__ПРИВЕДЁННЫЙ ТЕКСТ__.
С гибельным восторгом
Во внешней жизни больших российских городов накануне крымского референдума не поменялось почти ничего. И, возможно, изменилось все в жизни внутренней.
Полиция оцепила площадь за несколько часов до. Машины не пропускали, припаркованные — удаляли. И вот как-то разом в пустое пространство перед Китайским торговым городом хлынула толпа, разворачивая транспаранты: «Святая Русь — Россия, Украина, Беларусь», «Путин прав. И точка». Люди шли нарядные, улыбчивые — обычные. Многих подвозили организованно на автобусах с табличками «Дети». Выгружающимся из них пенсионерам выдавали флаги. Фотографировались, обнимались.
За считаные минуты площадь забили под завязку — это тысяч 6—7. Такие скопления народа за последние годы образовывались по двум поводам — когда Красноярск протестовал против строительства ферросплавного завода и когда он шел поклониться Поясу Богородицы. Теперь те же добрые русские люди собрались одобрить войну. Вот что звучало со сцены митинга: «Мы еще посмотрим, кто из нас лучше стреляет. Мы всему миру показали, что мы сила… Пусть они нас боятся. Нам некого бояться. Мы чужого никогда не брали, но своего не отдадим. Мы за политику Путина, мы встали с колен, мы доказываем сейчас, что можем не только олимпиады проводить, но и кое-кому по зубам дать». И — рев поддержки.

__ВЫДЕРЖКА ИЗ ДАННЫХ__.
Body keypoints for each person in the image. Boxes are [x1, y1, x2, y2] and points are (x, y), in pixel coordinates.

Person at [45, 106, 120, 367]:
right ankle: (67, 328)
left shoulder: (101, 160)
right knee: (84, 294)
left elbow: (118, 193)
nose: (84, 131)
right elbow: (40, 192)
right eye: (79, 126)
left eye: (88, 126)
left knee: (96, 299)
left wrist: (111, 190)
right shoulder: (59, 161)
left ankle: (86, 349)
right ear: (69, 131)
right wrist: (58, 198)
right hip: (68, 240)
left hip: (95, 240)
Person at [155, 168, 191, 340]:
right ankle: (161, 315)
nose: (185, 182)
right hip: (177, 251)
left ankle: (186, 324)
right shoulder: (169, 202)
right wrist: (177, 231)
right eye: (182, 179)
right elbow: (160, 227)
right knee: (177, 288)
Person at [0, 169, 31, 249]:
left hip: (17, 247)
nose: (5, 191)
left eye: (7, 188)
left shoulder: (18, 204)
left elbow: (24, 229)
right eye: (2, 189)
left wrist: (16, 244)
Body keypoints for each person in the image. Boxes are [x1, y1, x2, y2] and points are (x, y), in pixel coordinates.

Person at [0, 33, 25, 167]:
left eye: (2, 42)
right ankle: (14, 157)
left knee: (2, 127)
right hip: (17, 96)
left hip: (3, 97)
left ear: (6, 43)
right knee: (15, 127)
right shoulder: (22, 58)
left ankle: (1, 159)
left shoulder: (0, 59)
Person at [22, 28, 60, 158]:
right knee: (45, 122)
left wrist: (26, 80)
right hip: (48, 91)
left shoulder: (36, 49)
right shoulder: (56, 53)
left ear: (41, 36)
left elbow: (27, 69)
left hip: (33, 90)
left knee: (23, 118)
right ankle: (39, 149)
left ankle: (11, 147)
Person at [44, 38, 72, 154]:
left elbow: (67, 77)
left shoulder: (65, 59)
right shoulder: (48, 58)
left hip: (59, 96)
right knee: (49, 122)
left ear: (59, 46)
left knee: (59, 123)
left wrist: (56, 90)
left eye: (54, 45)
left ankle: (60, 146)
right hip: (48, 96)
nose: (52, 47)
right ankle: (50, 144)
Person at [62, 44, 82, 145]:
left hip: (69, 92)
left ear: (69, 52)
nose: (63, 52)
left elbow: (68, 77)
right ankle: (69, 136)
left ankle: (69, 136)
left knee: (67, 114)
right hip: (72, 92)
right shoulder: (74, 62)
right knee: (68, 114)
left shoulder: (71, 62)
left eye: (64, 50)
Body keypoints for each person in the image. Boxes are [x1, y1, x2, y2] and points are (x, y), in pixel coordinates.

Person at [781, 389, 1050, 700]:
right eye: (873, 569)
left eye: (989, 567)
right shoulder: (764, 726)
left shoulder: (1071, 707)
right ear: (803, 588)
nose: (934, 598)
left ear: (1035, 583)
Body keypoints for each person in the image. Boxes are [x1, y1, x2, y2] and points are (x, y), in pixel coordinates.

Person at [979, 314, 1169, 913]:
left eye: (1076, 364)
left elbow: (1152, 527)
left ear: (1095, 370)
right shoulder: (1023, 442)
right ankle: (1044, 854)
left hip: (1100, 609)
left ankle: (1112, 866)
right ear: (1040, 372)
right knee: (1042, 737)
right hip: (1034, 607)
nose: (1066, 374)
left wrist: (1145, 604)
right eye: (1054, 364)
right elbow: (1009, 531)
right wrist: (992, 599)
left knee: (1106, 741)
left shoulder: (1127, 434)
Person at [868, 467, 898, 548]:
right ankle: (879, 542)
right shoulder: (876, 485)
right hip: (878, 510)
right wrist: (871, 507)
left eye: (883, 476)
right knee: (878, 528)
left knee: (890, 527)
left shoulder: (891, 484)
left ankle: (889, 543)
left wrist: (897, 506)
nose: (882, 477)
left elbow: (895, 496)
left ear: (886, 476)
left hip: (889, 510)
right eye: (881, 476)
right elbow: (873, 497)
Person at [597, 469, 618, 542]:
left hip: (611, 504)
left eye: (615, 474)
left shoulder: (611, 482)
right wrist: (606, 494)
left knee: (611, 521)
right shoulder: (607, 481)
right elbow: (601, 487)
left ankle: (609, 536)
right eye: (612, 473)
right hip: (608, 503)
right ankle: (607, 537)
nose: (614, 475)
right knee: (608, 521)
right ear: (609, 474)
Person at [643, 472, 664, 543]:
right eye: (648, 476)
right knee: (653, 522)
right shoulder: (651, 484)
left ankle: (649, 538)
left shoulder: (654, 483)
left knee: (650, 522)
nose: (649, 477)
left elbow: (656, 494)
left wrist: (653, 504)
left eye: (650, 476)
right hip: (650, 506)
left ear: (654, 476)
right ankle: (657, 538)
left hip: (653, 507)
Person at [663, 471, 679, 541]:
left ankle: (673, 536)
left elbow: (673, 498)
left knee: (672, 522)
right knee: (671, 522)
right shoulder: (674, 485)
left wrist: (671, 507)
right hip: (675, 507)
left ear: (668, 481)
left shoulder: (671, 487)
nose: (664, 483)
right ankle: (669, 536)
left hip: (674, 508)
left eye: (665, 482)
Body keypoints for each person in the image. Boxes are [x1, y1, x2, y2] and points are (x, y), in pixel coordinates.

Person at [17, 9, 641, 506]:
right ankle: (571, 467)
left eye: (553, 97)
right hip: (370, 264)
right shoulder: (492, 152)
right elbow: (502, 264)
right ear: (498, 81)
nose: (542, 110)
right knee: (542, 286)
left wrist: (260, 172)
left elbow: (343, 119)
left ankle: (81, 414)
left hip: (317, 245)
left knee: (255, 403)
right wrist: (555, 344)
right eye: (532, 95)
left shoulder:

__РАБОЧИЕ ЗАДАНИЯ__.
1. Верните без изменений фрагмент текста о красноярском митинге, начиная со слов «За считаные минуты» и заканчивая словами «И — рев поддержки.».
2. Продолжите текст о красноярском митинге, начав сразу после его последнего предложения.
Данные для этой работы не понадобятся.

__ОТВЕТЫ К ЗАДАНИЯМ__.
1.
За считаные минуты площадь забили под завязку — это тысяч 6—7. Такие скопления народа за последние годы образовывались по двум поводам — когда Красноярск протестовал против строительства ферросплавного завода и когда он шел поклониться Поясу Богородицы. Теперь те же добрые русские люди собрались одобрить войну. Вот что звучало со сцены митинга: «Мы еще посмотрим, кто из нас лучше стреляет. Мы всему миру показали, что мы сила… Пусть они нас боятся. Нам некого бояться. Мы чужого никогда не брали, но своего не отдадим. Мы за политику Путина, мы встали с колен, мы доказываем сейчас, что можем не только олимпиады проводить, но и кое-кому по зубам дать». И — рев поддержки.

2.
О Крыме и «майданутых бандеровцах» ораторы вещали, вспоминая не что иное, как Брестскую крепость и Сталинградскую битву. И что-то я не заметил, чтобы хоть кто-то из слушателей скривился от омерзения, от очевидного морального диссонанса, от столь явного оскорбления памяти павших в той Великой войне. Как это вообще стало возможно, что люди принялись сравнивать свою собственную неумеренность в речах и обожании вождя и режима, свой диванный шовинизм, свои страдания по поводу «притеснения соотечественников» с Брестом и Сталинградом? Откуда повылазили эта неадекватность, конспирология, инфантилизм, аплодисменты призывам выявлять «внутренних предателей» — тех, кто против войны?
Вот что срывающимся голосом поведал председатель совета гражданской ассамблеи Красноярского края Алексей Менщиков (историк, кстати): «Мы все вместе, вся Россия, отстоим Севастополь от бандеровцев и их хозяев на Западе!.. В Сталинграде в августе 45-го (?!) говорили так: если не удержим свой берег, мы пропадем. Если не биться за тот берег — падет наш… Могу сказать о тех, кто в Москве и других городах говорит о том, что не надо нам никуда выходить. Это недостойные люди, если не сказать большего. Они, кто за корзину печенья, кто за банку варенья, пытаются говорить, что нам до этого нет дела. Давайте для них учредим общественную награду — орден «Почетный крест предателя первой степени».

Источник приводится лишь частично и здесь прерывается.